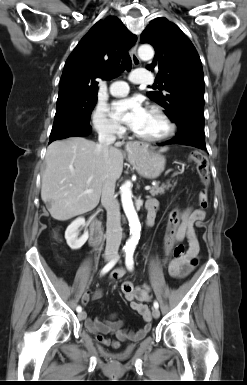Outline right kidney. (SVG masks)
Wrapping results in <instances>:
<instances>
[{
	"instance_id": "ca27d5eb",
	"label": "right kidney",
	"mask_w": 247,
	"mask_h": 385,
	"mask_svg": "<svg viewBox=\"0 0 247 385\" xmlns=\"http://www.w3.org/2000/svg\"><path fill=\"white\" fill-rule=\"evenodd\" d=\"M85 225V219L83 217H79L67 227L65 231V239L68 246L72 250L80 249L87 241L89 237L87 231L80 238H78L79 228L84 227Z\"/></svg>"
}]
</instances>
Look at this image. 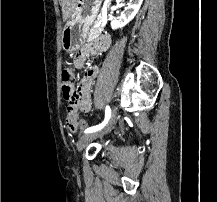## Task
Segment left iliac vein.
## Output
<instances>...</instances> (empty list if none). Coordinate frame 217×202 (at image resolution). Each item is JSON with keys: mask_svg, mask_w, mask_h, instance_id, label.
Listing matches in <instances>:
<instances>
[{"mask_svg": "<svg viewBox=\"0 0 217 202\" xmlns=\"http://www.w3.org/2000/svg\"><path fill=\"white\" fill-rule=\"evenodd\" d=\"M116 117H117V109L114 106L111 112L110 119L108 120L107 124L99 131L81 136L77 142V150L81 152L89 142H91L95 138L102 137L103 135L108 133L111 130L112 126L114 125L116 121Z\"/></svg>", "mask_w": 217, "mask_h": 202, "instance_id": "1", "label": "left iliac vein"}]
</instances>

-- WHAT IS REQUIRED --
Show every line in the listing above that contains the string "instances", treating uppercase and lowercase as different.

-- THE ANSWER --
Wrapping results in <instances>:
<instances>
</instances>
<instances>...</instances> (empty list if none). Coordinate frame 217×202 (at image resolution). Each item is JSON with keys: mask_svg, mask_w, mask_h, instance_id, label.
Listing matches in <instances>:
<instances>
</instances>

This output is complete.